SHORT TASK 1 -
Please express the stretch of the records from their first line through the line that contains "genus: Geniostoma" as a Markdown table with the columns Row and Line, numbering each line and leaving out blank lines.

TEXT SHOWN -

A. Lifetime Gifts
The current gift tax program permits a person to transfer up to $13,000 worth of gifts of a present interest per year to however many beneficiaries he desires. In addition, the spouse of the donor may elect to “split the gift” thus permitting the donor to gift up to $26,000 worth of assets per person per year. For individuals who otherwise are facing an estate tax burden, annual gifting is an invaluable resource. Through annual gifting, it is possible to transfer thousands, tens of thousands, even hundreds of thousands of dollars worth of assets out of the donor’s estate over his or her lifetime. Annual gifting also ensures that any future appreciation in the assets that are gifted is taxed to the beneficiary rather than to the donor. (Presumably the beneficiaries are children or grandchildren who are at lower tax brackets than the donor.)
Of course balanced against the desire to avoid estate taxes is the desire to ensure that the donor has sufficient assets to provide for his future needs. A fear of being dependent on others is one of the major concerns that donors have with respect to gifting. For this reason many donors do not gift the maximum amount that they otherwise would be able to.
Lifetime gifts may take many forms. These may be gifts of cash, gifts of business interests, gifts of specific property, forgiveness of indebtedness and gifts in trust.
Gifts of cash are the simplest form of gifts. In this situation the donor simply writes a check or gives cash to the beneficiary or beneficiaries. The beneficiaries are then free to do what they would like with the cash. The gift is easy to value because gifts of cash are always valued at the face amount of the cash. In other words a gift of $10,000 in cash is valued for gift tax purposes at $10,000.
Often times, however, there are situations where the beneficiary of a gift may need more than the annual exclusion amount at a given time. For instance, the beneficiary may be buying a new home or starting a new business. In this situation it is common to see the donor make a loan to the beneficiary of the full amount needed and then, on an annual basis, forgive the loan in the maximum amount allowed. The paperwork required in such a strategy would be in a form of a promissory note to represent the amount loaned to the beneficiary and then annual debt forgiveness letters to evidence the amount of debt that has been forgiven. It is important to remember in this type of scenario that the debt must be subject regular annual interest accrual otherwise the IRS deems an assumed interest rate and that interest rate will also be part of the gift from the donor to the beneficiary. To the unwary donor, this deemed interest rate gift may result in the donor exceeding the annual exclusion amount when the debt forgiveness is combined with the assumed interest gift. The IRS, on a monthly basis, states what the minimum interest rate must be to avoid this deemed interest gift computation. This interest rate varies from month to month and also varies on the term of the loan, whether it is short-term, mid-term or
long-term. It is important to note that the interest rate for deemed gift purposes is determined at the time the loan is made. Thus, if after the loan is made there are subsequent adjustments to the interest rate provided by the IRS, the interest rate of the loan does not need to change.

PROVIDED DATA -
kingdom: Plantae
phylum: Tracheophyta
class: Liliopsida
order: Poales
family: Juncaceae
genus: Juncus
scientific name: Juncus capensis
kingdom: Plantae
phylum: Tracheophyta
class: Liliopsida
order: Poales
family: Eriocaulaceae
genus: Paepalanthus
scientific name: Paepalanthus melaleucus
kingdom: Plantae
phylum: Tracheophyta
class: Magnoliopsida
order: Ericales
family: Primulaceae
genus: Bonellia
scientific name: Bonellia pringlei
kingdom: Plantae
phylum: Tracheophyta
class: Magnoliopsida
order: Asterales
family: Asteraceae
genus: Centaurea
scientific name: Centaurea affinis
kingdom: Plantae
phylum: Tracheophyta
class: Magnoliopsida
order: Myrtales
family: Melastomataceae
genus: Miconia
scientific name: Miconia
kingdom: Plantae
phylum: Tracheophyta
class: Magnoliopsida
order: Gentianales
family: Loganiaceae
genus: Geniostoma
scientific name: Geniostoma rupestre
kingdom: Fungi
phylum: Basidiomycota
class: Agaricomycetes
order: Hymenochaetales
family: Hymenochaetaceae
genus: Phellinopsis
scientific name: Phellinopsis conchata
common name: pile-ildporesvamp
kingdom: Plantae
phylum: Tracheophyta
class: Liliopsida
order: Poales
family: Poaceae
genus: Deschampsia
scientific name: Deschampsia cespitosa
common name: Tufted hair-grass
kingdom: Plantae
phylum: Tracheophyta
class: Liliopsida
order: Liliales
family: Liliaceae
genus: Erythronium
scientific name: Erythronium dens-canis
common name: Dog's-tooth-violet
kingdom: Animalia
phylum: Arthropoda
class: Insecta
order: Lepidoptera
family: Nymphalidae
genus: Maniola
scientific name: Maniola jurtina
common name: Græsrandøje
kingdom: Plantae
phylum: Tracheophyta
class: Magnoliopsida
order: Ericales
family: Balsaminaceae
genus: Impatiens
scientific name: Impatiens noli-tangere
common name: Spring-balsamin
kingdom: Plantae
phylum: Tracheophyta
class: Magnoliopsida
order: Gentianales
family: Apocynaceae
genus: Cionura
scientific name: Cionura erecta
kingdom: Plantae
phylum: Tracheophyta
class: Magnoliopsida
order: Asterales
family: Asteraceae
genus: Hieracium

SHORT TASK 2 -
Retype the stretch of the lifetime gifts text from "Of course balanced" through "gifts in trust." word for word.

TASK SOLUTION 1 -
| Row | Line |
|---|---|
| 1 | kingdom: Plantae |
| 2 | phylum: Tracheophyta |
| 3 | class: Liliopsida |
| 4 | order: Poales |
| 5 | family: Juncaceae |
| 6 | genus: Juncus |
| 7 | scientific name: Juncus capensis |
| 8 | kingdom: Plantae |
| 9 | phylum: Tracheophyta |
| 10 | class: Liliopsida |
| 11 | order: Poales |
| 12 | family: Eriocaulaceae |
| 13 | genus: Paepalanthus |
| 14 | scientific name: Paepalanthus melaleucus |
| 15 | kingdom: Plantae |
| 16 | phylum: Tracheophyta |
| 17 | class: Magnoliopsida |
| 18 | order: Ericales |
| 19 | family: Primulaceae |
| 20 | genus: Bonellia |
| 21 | scientific name: Bonellia pringlei |
| 22 | kingdom: Plantae |
| 23 | phylum: Tracheophyta |
| 24 | class: Magnoliopsida |
| 25 | order: Asterales |
| 26 | family: Asteraceae |
| 27 | genus: Centaurea |
| 28 | scientific name: Centaurea affinis |
| 29 | kingdom: Plantae |
| 30 | phylum: Tracheophyta |
| 31 | class: Magnoliopsida |
| 32 | order: Myrtales |
| 33 | family: Melastomataceae |
| 34 | genus: Miconia |
| 35 | scientific name: Miconia |
| 36 | kingdom: Plantae |
| 37 | phylum: Tracheophyta |
| 38 | class: Magnoliopsida |
| 39 | order: Gentianales |
| 40 | family: Loganiaceae |
| 41 | genus: Geniostoma |

TASK SOLUTION 2 -
Of course balanced against the desire to avoid estate taxes is the desire to ensure that the donor has sufficient assets to provide for his future needs. A fear of being dependent on others is one of the major concerns that donors have with respect to gifting. For this reason many donors do not gift the maximum amount that they otherwise would be able to.
Lifetime gifts may take many forms. These may be gifts of cash, gifts of business interests, gifts of specific property, forgiveness of indebtedness and gifts in trust.